I got involved – I was already involved with community based activities related to my work which has been really useful for me. I never quite had the bravery to do it but I know that writing to Times Higher about 'I'm doing some interesting research' or trying to get people to publish articles in newspapers is a good idea. I did a bit – I've done quite a lot of documentary talking heads for small production companies. That is really useful work. You can get paid for it and it can pay quite nicely if you demand it. But actually I did quite a lot of it for free and it was a really useful experience.
And was that through contacts?
It was through contacts. Sometimes that was e-mails that were just sent around through the Graduate Centre and then it becomes word of mouth. So all this is making sure that people – this sounds really basic – but making sure that people in your department and school know who you are and know what you're working on, including your fellow students. I spent the first three or four years of my PhD working absolutely on my own apart from seeing my supervisor. I didn't involve myself in the academic community at all and I think that was a real mistake. I understand why I did it. I was on my own, I had kids, life, but I think I lost a lot of sense of putting things in context. I probably lost out, I had links with really nice people and it was only towards the end when I started teaching and started feeling myself around the campus much more and getting to know people much more and then I started investing in the post graduate community. There were post graduate conferences organised by students who applied for AHRC funding, they brought in students from all over the country. I offered to be a reader and a paid reviewer for articles in a journal through that I came to understand what it is that they're after, what they're looking for, what the editorial issues are important. That's been really, really useful. And it's not difficult to set up your own journal you know, as a group of students, and most departments like the publicity and will give you the resources. I don't think there's even any money involved, I think it is all done voluntarily.

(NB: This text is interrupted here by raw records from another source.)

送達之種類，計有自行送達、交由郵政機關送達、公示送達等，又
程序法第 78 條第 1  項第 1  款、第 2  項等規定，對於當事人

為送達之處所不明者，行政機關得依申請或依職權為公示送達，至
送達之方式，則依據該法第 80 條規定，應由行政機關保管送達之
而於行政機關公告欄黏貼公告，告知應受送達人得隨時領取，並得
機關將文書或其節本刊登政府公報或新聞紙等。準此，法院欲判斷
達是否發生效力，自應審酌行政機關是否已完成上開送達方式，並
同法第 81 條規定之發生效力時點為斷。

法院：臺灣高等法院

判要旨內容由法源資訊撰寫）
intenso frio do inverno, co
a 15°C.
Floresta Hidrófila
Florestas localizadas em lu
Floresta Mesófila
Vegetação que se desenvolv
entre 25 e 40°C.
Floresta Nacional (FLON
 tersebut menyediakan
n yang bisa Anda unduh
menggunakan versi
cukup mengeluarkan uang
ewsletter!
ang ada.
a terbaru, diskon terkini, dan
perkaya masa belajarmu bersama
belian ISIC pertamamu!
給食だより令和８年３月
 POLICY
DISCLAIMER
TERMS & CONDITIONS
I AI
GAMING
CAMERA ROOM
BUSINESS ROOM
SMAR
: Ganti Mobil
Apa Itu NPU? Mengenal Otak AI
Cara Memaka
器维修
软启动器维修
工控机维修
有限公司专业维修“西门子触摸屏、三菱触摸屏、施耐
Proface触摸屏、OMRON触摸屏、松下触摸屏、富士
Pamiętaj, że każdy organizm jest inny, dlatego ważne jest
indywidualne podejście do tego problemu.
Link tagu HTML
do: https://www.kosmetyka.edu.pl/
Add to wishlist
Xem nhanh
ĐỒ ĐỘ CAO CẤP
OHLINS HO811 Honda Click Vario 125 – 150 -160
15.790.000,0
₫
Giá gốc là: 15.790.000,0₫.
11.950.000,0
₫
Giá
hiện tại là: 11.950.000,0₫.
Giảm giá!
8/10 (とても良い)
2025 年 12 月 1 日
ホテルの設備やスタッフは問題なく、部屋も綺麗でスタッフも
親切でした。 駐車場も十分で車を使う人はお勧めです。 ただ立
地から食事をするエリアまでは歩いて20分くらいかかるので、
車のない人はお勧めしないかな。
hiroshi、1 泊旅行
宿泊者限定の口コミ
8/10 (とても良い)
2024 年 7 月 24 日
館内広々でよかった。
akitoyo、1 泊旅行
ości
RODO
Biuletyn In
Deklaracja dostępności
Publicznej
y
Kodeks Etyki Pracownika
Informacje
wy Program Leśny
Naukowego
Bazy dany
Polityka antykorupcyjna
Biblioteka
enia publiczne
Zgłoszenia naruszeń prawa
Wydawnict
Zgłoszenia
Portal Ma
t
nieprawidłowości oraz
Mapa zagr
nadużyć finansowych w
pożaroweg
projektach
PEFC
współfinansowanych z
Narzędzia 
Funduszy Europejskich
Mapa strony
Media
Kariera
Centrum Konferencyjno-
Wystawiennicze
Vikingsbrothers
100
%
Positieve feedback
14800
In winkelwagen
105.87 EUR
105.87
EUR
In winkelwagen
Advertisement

I spend quite a lot of time using the Hnet, internet communities around various Humanities, particularly the History of Sexuality, and there's one on the 1960s and there's one on popular culture. There's also an H grad which is solely for post grads internationally, and that was really useful. Some things were personal too, such as advice on how to cope with having a baby and writing up. When we were organising associate students pay and conditions, we were able to communicate with each other about those issues. Practical things too 'I'm going to an archive in such and such does anyone know somewhere cheap to stay?' So that was a really useful thing, and also on that site you can get a digest of just huge amounts of announcements about conferences.
Going to conferences and getting funding to go to the conferences, whichever your discipline funding bodies are, there's usually money for postgraduate training. That also shows that you understand part of the job is about raising money, very little of the job is research. It's only a third of it. It's about teaching and it's about raising grants, so find ways to demonstrate those skills.
And I started being a bit more sociable, and we had a research seminar on Thursday. We all started going to the pub after that which built into a really nice rolling, on going support. I feel a bit old now to be going, so I handed that on to a new generation and sneak off with the older people to the restaurant, while they all drink till two or three in the morning.
I think building up social networks and building up networks through internet communities, going to conferences and getting together with groups of students in your own institutions. Thinking about what you can organise for yourself. It really is a way of making yourself part of the community, in what could be really isolated. And in a really cynical mercenary way, it's also a way of proving that you know what academia is really about.